Mechanochemical construction of mesoporous silicon-supported organocatalysts with alkylol-amine cooperative sites for CO2 fixation into cyclic carbonates under halogen-free conditions

In this work, we demonstrated a mechanochemical method to quickly fabricate mesoporous SiO2-supported organocatalysts with alkylol-amine cooperative sites. The detailed characterizations of solid-state NMR, FTIR, XPS, TGA, as well as electron microscope confirmed that the organocatalysts were successfully grafted on the surface of SiO2 by mechanically ball-milling without any solvent. These SiO2-supported organocatalysts exhibit medium to remarkable activity for the cycloaddition of CO2 and epoxides under halogen- and solvent-free conditions, and the activity of the catalysts can be also adjusted by controlling the pore size of the support SiO2 and the structure of organocatalysts. Further mechanistic studies suggest that the good activity originates from the synergistic effect between the alkylol and amine sites. Furthermore, SiO2-supported organocatalysts can be easily recovered and recycled.
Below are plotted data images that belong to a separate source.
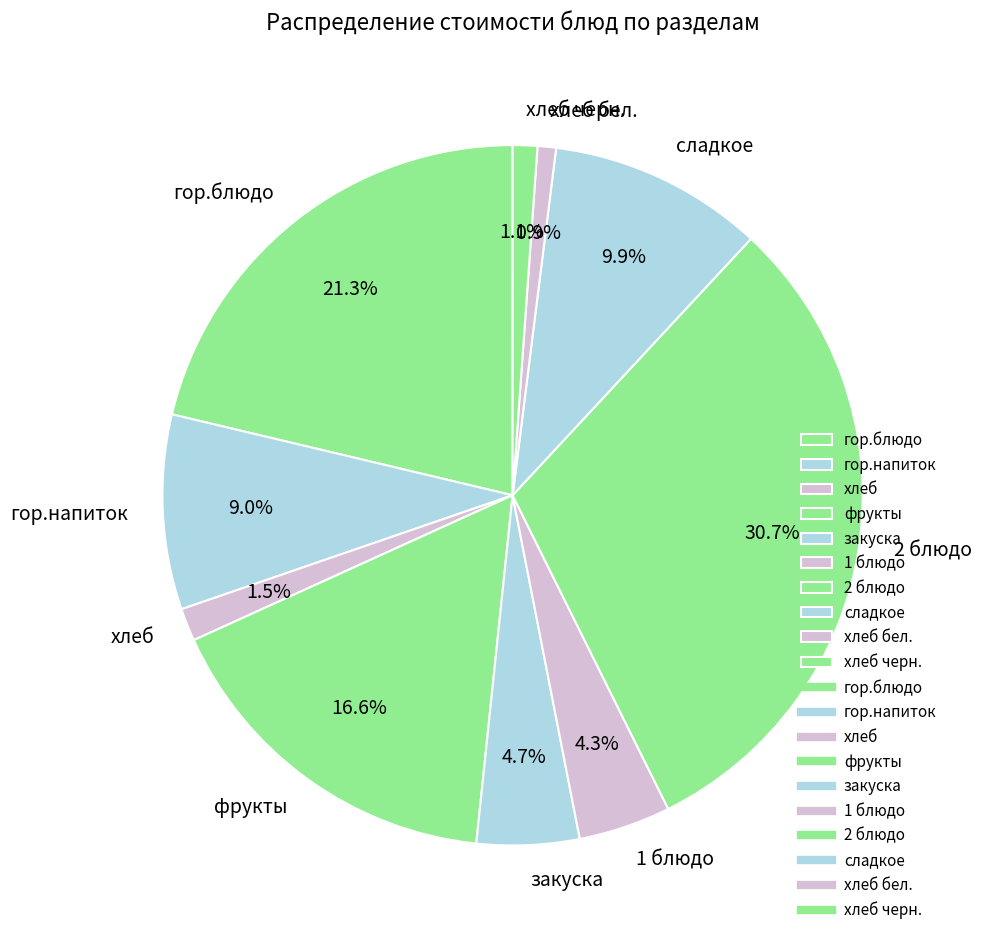

What is the largest slice in the pie chart?

2 блюдо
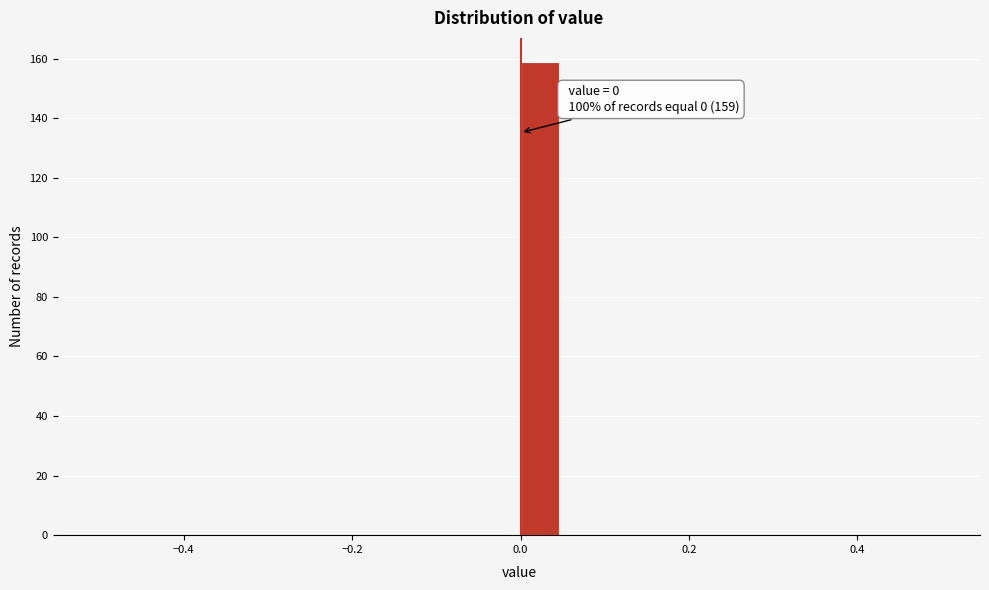

Around what value on the x-axis is the tallest bar? Give the approximate position of its centre, as read against the axis.

0.02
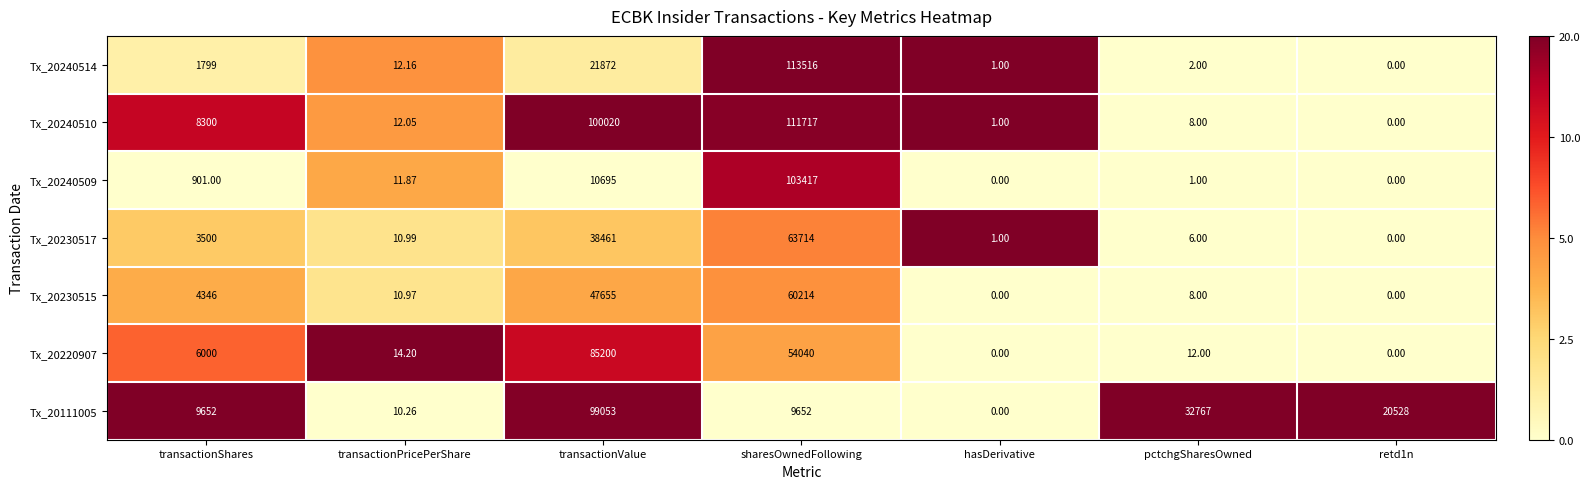

Which category has the highest value in the Tx_20240509 series?

sharesOwnedFollowing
This work not only provides an efficient method for the agile construction of multifunctional organic-inorganic hybrid materials, but also provides an alternative halogen-free catalyst for CO2 conversion.

Automated summary

In this work, a mechanochemical method was used to fabricate mesoporous SiO2-supported organocatalysts with alkylol-amine cooperative sites. The catalysts showed medium to remarkable activity for the cycloaddition of CO2 and epoxides under halogen- and solvent-free conditions. The activity could be adjusted by controlling the pore size of SiO2 and the structure of organocatalysts. The SiO2-supported organocatalysts also exhibited easy recovery and recycling. This work not only provides an efficient method for constructing organic-inorganic hybrid materials, but also offers a halogen-free catalyst for CO2 conversion.